- **Exercise instructions**: In exact form, please repeat the records from their opening line down to the line with "vfov_deg: 47.5", including that line.

(Dataset extract Opens)

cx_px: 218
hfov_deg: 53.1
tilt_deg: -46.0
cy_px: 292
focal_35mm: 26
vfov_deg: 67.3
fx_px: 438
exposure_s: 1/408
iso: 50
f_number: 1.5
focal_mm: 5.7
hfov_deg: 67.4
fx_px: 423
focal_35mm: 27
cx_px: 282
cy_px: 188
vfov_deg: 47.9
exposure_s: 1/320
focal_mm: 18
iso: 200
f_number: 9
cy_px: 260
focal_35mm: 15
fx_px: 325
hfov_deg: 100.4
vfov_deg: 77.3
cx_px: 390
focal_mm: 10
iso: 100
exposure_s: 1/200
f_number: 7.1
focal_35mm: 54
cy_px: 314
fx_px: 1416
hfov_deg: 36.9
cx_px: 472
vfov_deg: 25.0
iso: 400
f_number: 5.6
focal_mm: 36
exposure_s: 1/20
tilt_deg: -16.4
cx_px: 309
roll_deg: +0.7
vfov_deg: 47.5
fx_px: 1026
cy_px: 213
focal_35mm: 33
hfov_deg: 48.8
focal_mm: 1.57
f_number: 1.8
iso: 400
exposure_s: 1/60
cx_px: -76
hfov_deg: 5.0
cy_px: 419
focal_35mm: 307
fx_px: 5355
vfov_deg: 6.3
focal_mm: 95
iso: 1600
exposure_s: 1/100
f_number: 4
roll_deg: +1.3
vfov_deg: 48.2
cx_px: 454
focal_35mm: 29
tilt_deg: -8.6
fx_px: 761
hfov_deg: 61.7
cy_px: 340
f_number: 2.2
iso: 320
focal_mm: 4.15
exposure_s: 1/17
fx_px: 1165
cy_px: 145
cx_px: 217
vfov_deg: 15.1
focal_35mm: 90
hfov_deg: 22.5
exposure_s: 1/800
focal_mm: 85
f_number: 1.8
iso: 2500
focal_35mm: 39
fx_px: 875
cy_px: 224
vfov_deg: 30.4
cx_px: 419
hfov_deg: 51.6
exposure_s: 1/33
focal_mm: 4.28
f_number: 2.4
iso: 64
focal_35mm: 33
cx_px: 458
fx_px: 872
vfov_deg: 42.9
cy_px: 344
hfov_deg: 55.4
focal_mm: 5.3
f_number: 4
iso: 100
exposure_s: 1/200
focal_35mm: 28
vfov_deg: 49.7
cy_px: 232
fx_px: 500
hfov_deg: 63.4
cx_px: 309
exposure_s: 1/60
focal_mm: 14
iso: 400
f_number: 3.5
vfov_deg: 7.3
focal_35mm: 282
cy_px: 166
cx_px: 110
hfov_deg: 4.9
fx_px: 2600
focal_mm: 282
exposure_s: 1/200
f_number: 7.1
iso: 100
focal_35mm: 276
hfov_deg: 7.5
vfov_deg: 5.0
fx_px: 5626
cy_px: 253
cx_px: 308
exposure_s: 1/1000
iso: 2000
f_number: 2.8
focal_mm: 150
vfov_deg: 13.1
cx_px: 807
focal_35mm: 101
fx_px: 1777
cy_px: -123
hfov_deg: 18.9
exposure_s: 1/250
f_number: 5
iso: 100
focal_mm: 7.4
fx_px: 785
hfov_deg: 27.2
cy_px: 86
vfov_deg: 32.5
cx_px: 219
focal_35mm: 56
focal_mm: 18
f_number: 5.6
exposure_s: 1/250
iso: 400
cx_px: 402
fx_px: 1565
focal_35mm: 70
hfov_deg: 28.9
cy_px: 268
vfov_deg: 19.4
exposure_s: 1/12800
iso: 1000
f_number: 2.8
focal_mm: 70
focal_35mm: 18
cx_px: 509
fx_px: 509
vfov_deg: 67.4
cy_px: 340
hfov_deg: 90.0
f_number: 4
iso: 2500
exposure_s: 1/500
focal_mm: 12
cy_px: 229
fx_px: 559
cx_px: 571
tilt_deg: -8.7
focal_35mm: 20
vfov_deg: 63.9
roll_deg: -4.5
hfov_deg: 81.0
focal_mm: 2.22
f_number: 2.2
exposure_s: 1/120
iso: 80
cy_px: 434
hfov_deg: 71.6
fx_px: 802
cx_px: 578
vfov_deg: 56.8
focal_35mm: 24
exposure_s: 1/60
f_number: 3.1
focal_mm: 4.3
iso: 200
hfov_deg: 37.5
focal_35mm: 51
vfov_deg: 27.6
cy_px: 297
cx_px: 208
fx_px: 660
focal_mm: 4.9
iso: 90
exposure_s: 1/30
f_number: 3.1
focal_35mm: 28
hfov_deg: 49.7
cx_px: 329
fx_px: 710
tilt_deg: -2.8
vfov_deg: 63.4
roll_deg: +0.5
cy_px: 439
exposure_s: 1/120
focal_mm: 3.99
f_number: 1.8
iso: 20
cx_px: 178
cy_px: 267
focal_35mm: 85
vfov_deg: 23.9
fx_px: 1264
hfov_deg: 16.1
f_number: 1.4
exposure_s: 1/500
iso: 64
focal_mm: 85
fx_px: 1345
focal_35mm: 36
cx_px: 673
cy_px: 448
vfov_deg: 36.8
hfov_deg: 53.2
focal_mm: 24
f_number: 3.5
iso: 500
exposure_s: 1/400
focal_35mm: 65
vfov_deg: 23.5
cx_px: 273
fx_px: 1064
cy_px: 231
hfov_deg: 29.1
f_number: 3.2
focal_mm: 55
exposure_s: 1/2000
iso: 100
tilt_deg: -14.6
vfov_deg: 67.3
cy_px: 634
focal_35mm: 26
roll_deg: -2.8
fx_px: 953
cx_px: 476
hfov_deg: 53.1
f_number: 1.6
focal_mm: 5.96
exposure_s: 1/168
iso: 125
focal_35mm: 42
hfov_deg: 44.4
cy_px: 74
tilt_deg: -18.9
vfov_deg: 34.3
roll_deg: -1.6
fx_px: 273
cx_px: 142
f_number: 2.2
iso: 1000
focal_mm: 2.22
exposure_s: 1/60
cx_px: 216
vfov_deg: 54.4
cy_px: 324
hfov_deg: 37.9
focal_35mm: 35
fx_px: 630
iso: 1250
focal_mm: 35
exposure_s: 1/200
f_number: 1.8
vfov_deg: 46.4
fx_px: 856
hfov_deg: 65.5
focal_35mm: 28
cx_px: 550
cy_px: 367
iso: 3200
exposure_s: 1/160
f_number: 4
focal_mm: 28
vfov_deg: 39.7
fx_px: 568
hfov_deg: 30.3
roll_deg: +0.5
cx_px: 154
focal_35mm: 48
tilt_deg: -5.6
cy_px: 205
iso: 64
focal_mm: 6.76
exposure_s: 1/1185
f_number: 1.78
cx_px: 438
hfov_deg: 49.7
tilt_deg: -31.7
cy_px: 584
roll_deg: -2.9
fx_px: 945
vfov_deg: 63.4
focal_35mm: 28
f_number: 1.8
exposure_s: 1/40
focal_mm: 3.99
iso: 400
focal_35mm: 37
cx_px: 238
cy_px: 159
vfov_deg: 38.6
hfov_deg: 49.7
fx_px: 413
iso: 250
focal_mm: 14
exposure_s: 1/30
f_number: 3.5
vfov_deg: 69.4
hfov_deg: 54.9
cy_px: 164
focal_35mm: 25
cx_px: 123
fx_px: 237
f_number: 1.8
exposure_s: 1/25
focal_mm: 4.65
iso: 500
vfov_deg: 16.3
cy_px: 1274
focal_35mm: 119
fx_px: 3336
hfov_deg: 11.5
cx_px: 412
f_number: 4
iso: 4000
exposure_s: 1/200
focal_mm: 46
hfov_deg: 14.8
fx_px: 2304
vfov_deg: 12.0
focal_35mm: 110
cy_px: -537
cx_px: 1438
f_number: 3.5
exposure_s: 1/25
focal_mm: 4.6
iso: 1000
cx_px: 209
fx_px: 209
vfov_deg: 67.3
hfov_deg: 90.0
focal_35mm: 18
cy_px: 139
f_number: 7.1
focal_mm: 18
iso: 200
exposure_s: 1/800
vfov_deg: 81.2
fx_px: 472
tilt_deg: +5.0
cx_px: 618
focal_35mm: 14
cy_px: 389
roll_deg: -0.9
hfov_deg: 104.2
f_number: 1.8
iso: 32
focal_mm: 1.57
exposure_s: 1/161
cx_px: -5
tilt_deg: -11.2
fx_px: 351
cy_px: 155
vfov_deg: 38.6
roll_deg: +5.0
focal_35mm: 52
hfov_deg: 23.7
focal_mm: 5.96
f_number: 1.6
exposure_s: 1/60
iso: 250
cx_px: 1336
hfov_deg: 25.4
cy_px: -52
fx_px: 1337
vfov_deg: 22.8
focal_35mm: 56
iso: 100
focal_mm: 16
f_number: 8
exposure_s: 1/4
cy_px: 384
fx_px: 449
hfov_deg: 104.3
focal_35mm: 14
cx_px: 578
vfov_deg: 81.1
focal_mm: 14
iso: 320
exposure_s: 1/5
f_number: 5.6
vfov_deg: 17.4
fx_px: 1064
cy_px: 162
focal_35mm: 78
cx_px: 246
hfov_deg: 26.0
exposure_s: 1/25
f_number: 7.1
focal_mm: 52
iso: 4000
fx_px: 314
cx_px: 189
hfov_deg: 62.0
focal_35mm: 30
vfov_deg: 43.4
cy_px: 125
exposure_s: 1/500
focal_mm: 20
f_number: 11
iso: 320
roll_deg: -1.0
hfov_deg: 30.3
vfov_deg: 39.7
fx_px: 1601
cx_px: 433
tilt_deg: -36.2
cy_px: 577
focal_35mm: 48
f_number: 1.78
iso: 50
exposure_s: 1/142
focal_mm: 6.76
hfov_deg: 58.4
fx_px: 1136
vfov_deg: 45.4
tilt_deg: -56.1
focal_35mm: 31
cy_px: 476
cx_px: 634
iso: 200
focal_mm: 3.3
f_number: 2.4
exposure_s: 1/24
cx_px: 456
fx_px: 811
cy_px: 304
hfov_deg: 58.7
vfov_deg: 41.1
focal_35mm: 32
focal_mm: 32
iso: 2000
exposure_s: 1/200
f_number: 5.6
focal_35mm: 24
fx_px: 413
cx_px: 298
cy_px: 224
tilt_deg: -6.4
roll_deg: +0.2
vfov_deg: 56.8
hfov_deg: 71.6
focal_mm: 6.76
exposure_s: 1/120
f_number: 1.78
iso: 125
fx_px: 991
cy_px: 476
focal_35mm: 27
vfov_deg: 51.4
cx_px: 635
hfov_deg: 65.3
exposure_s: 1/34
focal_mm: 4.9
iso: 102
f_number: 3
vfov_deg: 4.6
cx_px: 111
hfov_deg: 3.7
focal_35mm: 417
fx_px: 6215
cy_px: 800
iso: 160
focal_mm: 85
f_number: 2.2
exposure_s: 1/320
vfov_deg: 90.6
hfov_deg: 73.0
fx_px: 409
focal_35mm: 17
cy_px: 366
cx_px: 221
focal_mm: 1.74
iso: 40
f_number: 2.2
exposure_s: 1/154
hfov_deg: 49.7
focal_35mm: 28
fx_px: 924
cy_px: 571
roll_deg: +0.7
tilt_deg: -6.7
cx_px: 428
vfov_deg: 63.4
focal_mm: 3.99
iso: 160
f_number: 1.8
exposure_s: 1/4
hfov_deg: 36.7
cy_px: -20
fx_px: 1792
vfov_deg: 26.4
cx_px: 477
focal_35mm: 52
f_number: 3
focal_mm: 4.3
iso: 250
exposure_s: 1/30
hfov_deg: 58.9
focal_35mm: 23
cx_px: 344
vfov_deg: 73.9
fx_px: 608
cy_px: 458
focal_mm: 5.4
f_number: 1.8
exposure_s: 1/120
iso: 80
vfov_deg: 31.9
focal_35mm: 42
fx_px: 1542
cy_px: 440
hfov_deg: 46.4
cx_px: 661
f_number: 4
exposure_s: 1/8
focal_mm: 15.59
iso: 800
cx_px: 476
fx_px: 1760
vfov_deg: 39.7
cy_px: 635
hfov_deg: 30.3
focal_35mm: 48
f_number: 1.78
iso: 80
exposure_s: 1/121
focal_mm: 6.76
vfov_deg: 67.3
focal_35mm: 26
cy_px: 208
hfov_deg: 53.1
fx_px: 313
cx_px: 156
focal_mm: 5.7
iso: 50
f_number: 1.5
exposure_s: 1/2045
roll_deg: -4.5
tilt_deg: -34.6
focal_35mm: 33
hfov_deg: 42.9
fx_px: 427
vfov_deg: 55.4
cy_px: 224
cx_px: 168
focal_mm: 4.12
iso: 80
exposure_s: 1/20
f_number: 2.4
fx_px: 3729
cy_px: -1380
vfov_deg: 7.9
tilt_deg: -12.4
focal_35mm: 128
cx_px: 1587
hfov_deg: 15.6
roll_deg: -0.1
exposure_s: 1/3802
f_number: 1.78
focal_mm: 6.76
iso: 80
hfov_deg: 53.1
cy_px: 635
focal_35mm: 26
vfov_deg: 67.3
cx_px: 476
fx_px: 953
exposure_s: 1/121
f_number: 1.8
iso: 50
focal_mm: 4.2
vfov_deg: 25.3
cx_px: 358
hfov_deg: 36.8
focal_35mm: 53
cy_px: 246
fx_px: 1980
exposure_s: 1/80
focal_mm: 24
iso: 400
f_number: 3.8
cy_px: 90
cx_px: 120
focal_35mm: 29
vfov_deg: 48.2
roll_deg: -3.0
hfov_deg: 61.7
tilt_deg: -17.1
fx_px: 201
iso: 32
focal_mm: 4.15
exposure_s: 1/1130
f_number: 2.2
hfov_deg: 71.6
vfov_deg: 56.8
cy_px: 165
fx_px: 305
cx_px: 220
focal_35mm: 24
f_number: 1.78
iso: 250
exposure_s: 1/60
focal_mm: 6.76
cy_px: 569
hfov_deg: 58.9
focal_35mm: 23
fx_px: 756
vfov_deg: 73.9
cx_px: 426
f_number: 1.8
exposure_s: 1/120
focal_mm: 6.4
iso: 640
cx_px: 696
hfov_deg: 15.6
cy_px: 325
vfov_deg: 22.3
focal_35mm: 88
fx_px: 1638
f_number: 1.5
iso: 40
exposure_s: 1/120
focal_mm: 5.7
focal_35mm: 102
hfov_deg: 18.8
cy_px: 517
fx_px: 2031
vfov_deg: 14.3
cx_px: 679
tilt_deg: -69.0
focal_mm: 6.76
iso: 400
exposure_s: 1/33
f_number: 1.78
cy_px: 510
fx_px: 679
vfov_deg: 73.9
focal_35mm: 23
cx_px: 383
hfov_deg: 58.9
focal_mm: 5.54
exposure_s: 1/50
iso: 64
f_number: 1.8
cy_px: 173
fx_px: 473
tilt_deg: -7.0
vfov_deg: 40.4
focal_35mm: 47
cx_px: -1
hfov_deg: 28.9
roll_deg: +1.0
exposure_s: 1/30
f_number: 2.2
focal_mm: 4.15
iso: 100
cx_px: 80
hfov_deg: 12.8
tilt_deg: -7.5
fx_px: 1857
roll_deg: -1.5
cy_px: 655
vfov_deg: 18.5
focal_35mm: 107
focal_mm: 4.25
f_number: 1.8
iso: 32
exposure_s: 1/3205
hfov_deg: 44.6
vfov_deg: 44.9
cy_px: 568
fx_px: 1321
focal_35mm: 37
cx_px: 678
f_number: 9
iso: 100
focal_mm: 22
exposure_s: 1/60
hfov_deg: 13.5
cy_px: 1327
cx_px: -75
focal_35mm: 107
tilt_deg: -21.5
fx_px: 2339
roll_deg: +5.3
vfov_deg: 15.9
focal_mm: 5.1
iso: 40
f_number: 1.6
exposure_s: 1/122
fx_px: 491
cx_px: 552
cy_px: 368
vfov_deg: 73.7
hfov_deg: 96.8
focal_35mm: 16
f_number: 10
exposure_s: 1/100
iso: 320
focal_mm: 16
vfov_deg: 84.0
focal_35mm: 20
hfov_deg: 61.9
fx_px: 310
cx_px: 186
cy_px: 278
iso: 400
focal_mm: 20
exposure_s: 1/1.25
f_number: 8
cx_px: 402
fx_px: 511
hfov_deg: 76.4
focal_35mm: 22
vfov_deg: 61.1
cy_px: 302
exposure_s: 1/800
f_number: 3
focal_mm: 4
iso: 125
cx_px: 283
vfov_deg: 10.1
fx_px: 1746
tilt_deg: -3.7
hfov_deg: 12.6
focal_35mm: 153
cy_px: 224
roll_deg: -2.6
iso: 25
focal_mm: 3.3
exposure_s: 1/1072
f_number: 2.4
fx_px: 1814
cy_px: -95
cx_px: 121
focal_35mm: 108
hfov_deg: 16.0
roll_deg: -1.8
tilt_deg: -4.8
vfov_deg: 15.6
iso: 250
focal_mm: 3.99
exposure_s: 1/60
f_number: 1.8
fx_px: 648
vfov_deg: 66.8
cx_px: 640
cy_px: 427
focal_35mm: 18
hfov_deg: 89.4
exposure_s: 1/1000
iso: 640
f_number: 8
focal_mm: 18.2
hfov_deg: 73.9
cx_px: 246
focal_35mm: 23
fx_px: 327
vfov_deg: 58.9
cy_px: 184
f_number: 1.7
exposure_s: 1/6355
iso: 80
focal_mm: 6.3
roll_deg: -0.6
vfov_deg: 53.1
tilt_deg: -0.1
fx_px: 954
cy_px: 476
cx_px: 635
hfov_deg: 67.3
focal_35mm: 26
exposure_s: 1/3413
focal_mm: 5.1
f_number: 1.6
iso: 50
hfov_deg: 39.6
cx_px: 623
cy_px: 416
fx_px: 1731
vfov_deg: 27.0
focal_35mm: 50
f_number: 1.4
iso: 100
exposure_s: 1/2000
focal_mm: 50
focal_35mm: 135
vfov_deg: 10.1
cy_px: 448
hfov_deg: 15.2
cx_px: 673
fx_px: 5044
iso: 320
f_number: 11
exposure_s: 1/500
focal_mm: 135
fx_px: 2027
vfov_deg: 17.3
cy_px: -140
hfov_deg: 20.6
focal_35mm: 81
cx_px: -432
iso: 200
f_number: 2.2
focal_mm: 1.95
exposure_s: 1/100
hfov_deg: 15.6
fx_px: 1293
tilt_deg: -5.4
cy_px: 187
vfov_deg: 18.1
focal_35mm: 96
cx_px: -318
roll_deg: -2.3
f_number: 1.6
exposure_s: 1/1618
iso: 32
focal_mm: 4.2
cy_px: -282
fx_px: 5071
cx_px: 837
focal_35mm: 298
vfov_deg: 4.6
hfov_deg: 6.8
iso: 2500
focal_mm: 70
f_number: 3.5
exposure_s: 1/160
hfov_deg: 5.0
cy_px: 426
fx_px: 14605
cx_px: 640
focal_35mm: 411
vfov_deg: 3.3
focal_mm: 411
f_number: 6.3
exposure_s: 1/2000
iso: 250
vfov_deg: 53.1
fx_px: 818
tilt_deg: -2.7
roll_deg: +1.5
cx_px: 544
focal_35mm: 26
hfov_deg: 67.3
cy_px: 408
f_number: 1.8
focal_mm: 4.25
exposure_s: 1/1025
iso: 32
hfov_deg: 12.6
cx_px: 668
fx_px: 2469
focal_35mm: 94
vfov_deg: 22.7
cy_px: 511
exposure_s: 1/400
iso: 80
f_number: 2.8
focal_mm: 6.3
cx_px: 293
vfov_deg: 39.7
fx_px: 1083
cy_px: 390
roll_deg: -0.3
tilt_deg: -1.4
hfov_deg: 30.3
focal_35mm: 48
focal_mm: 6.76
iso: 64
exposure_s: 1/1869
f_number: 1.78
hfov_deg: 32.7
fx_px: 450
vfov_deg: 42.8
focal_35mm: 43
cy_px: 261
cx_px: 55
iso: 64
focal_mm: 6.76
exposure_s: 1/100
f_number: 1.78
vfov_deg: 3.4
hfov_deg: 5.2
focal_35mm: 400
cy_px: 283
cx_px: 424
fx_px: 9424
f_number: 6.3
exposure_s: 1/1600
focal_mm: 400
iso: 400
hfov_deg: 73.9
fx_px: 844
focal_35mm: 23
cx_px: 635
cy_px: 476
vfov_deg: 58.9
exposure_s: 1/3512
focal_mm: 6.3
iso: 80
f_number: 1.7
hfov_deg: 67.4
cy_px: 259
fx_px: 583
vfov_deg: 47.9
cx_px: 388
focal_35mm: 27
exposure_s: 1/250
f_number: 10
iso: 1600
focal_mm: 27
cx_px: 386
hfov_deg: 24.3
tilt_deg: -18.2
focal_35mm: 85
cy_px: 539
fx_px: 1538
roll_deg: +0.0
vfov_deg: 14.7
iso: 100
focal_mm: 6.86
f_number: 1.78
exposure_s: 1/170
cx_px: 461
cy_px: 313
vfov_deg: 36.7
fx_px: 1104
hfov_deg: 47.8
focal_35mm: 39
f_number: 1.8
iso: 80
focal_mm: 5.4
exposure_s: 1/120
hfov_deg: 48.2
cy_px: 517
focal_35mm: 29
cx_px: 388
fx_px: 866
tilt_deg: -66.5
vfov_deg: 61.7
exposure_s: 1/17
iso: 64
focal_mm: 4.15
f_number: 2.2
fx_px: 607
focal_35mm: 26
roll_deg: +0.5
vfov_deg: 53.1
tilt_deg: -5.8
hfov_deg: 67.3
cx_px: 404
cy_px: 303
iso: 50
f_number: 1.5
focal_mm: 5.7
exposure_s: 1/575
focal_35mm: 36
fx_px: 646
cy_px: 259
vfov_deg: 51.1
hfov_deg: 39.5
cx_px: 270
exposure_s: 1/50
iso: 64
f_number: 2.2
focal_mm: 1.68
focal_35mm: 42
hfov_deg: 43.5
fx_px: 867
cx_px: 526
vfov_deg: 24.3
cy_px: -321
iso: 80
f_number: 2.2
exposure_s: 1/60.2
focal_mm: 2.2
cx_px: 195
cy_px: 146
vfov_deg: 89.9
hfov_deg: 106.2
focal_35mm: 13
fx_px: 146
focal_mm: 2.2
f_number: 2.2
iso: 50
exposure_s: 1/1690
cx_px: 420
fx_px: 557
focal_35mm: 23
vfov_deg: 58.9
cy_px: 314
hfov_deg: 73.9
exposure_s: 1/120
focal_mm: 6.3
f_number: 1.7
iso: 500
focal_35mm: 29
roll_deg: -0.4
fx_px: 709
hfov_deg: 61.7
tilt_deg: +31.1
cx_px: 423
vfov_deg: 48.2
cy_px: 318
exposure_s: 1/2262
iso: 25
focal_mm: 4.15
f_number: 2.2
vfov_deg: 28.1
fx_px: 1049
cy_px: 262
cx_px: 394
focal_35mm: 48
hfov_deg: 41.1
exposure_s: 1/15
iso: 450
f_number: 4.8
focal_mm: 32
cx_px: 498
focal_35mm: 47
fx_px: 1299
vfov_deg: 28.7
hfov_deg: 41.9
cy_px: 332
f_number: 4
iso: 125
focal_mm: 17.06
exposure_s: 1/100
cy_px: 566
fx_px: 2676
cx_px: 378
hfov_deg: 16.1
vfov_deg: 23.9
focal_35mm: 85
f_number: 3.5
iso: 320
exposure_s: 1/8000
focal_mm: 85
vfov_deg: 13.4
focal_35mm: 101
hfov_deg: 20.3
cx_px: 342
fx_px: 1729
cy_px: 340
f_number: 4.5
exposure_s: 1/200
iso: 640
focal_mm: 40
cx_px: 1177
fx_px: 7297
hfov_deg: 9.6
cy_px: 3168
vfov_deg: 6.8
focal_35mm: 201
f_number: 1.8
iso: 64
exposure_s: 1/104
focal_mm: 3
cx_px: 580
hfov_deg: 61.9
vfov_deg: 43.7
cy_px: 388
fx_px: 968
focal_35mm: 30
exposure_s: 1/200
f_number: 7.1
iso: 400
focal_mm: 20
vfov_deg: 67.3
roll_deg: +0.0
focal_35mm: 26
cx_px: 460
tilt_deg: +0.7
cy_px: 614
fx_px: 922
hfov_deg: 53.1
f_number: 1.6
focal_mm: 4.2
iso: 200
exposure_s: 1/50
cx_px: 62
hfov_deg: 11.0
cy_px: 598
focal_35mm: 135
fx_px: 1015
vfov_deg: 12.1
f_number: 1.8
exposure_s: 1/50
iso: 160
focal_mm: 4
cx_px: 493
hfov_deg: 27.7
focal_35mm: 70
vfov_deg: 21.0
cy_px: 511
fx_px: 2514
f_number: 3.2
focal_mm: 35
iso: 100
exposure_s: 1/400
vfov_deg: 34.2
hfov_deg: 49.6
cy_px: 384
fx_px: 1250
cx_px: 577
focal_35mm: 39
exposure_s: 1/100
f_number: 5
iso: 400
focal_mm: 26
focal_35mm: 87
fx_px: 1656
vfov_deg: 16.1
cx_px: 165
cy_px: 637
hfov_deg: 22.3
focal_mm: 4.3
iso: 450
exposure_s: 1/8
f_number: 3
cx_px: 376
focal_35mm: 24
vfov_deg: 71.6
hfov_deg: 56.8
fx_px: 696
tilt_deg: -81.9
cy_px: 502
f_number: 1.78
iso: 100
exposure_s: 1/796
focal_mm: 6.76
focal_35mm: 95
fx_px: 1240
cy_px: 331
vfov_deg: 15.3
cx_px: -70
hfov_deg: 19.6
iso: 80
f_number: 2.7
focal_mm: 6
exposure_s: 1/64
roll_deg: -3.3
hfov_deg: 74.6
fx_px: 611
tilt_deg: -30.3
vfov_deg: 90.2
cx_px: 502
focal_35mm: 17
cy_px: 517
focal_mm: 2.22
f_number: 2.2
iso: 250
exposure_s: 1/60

(Dataset extract Closes)

- **Exercise result**:
cx_px: 218
hfov_deg: 53.1
tilt_deg: -46.0
cy_px: 292
focal_35mm: 26
vfov_deg: 67.3
fx_px: 438
exposure_s: 1/408
iso: 50
f_number: 1.5
focal_mm: 5.7
hfov_deg: 67.4
fx_px: 423
focal_35mm: 27
cx_px: 282
cy_px: 188
vfov_deg: 47.9
exposure_s: 1/320
focal_mm: 18
iso: 200
f_number: 9
cy_px: 260
focal_35mm: 15
fx_px: 325
hfov_deg: 100.4
vfov_deg: 77.3
cx_px: 390
focal_mm: 10
iso: 100
exposure_s: 1/200
f_number: 7.1
focal_35mm: 54
cy_px: 314
fx_px: 1416
hfov_deg: 36.9
cx_px: 472
vfov_deg: 25.0
iso: 400
f_number: 5.6
focal_mm: 36
exposure_s: 1/20
tilt_deg: -16.4
cx_px: 309
roll_deg: +0.7
vfov_deg: 47.5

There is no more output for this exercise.